==== Material for this exercise

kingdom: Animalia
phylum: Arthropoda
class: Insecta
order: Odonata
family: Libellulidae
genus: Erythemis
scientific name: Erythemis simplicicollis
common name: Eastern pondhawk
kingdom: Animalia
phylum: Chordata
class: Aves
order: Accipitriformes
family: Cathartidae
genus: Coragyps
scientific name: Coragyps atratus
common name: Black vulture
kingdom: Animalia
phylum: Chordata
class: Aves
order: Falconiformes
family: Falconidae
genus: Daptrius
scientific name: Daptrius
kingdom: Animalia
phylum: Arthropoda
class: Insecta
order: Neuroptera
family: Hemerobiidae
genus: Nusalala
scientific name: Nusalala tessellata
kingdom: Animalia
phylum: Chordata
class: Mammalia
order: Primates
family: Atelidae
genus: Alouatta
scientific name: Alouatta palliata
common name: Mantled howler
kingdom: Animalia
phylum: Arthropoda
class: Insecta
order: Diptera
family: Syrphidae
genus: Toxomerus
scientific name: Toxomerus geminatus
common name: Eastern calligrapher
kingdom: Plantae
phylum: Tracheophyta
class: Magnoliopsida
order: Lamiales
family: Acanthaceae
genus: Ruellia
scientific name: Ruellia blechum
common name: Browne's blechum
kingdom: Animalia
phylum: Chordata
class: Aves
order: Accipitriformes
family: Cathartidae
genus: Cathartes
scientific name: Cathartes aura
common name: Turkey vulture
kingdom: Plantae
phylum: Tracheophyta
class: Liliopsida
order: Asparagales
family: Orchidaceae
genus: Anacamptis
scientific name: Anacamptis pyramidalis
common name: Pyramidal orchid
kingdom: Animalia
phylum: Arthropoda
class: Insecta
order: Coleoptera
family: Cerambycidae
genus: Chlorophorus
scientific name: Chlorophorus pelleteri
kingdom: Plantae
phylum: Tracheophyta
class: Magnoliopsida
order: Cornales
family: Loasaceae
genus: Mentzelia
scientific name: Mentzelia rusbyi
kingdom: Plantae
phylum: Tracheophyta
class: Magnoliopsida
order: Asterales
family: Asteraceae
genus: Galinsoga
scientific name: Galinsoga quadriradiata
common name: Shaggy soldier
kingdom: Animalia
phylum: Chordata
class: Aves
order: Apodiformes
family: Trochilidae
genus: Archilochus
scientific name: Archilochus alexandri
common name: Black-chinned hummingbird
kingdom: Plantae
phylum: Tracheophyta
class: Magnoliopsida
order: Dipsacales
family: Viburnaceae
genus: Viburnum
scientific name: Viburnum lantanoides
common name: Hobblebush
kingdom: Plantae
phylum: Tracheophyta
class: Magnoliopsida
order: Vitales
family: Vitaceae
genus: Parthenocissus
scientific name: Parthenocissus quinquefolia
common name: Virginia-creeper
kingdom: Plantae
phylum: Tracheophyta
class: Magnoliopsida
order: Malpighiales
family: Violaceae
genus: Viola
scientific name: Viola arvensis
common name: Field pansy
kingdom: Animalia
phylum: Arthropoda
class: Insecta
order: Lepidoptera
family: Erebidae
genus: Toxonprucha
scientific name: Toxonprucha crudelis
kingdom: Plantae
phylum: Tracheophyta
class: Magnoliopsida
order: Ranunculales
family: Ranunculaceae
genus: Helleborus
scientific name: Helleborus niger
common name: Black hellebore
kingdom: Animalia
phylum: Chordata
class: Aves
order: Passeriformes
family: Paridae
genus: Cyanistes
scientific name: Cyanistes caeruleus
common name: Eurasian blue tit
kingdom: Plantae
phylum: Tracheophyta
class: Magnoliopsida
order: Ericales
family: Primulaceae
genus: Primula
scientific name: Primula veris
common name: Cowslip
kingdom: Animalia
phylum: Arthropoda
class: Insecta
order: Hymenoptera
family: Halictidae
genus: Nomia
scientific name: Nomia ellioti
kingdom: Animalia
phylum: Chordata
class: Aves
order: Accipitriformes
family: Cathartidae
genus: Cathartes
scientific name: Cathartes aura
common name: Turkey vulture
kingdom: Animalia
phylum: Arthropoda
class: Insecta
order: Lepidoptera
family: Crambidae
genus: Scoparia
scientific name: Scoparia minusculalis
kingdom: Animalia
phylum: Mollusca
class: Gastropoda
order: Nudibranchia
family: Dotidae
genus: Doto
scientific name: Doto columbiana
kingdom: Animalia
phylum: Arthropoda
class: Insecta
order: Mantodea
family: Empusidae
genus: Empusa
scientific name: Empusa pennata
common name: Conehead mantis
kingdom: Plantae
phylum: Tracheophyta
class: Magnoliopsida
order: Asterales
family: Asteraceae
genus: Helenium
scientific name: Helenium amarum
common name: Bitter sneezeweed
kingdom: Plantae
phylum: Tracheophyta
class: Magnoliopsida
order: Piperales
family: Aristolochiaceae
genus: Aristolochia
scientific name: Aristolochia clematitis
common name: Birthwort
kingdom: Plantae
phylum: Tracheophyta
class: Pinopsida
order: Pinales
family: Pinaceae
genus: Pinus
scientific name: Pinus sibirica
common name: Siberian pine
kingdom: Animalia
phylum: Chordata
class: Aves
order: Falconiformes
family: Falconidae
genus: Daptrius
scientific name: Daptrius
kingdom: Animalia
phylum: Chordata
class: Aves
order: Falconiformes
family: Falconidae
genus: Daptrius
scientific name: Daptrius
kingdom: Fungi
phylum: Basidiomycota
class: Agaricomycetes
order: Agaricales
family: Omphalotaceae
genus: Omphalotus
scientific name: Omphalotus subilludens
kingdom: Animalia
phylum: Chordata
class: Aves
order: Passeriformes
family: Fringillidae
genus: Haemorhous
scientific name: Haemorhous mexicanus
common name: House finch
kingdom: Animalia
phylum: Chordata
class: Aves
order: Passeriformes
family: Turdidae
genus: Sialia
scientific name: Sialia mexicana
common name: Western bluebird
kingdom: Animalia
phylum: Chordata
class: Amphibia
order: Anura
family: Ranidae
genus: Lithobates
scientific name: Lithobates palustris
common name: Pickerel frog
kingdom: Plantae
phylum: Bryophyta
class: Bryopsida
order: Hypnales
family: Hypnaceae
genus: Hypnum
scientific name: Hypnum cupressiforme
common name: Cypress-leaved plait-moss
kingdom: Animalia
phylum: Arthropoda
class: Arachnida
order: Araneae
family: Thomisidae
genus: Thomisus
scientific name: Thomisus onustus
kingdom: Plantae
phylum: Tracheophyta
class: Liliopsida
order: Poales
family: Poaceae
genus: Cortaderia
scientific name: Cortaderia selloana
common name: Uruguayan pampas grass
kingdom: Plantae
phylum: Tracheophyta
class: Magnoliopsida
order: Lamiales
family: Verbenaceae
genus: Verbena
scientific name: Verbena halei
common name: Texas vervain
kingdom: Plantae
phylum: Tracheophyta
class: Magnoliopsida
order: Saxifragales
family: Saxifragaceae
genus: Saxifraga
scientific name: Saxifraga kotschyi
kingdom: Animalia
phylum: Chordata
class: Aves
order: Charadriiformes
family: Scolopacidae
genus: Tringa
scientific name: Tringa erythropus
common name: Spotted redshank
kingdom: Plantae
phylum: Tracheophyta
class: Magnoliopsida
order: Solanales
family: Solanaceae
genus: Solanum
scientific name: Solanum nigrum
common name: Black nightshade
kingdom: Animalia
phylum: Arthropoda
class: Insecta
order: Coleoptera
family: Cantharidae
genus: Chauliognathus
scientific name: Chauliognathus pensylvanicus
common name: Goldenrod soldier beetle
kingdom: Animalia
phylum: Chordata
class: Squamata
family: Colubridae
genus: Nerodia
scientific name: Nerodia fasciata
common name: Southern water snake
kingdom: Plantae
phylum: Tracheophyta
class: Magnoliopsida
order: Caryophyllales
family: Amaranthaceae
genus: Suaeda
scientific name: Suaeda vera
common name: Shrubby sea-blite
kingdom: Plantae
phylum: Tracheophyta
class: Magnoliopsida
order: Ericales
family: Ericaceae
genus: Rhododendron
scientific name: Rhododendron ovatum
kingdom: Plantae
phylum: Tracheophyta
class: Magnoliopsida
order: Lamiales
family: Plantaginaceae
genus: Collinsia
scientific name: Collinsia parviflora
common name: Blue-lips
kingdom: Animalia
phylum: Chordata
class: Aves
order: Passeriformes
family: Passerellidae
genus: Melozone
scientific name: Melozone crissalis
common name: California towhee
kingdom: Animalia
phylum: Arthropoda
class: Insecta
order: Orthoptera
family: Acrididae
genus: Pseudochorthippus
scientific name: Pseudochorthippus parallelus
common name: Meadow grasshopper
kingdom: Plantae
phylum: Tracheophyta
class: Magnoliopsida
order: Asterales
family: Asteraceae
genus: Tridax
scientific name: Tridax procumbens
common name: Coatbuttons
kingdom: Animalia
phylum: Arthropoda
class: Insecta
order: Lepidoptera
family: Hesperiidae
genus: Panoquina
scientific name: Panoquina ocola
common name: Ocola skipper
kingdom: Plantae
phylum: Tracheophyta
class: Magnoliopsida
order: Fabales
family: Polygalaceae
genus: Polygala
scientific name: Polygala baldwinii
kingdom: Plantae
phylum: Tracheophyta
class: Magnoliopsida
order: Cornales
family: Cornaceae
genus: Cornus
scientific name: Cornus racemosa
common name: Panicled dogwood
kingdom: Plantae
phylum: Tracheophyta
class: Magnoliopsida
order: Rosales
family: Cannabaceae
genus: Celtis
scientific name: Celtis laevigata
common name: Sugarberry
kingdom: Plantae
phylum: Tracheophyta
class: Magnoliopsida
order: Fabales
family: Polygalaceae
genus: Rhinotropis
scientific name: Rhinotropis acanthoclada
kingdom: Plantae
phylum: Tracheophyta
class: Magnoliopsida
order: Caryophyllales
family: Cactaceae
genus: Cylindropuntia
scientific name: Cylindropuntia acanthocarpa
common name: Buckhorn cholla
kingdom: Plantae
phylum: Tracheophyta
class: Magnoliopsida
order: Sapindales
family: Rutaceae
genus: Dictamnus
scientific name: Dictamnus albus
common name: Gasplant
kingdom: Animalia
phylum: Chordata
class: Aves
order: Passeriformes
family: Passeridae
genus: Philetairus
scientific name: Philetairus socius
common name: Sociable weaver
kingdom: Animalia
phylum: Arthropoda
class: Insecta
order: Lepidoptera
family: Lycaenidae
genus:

========

__What is required__
Please write out everything from the line containing "scientific name: Coragyps atratus" down to the line containing "order: Diptera" again, swapping "common name" for "vernacular name" and leaving all else unchanged.

__Complete response__
scientific name: Coragyps atratus
vernacular name: Black vulture
kingdom: Animalia
phylum: Chordata
class: Aves
order: Falconiformes
family: Falconidae
genus: Daptrius
scientific name: Daptrius
kingdom: Animalia
phylum: Arthropoda
class: Insecta
order: Neuroptera
family: Hemerobiidae
genus: Nusalala
scientific name: Nusalala tessellata
kingdom: Animalia
phylum: Chordata
class: Mammalia
order: Primates
family: Atelidae
genus: Alouatta
scientific name: Alouatta palliata
vernacular name: Mantled howler
kingdom: Animalia
phylum: Arthropoda
class: Insecta
order: Diptera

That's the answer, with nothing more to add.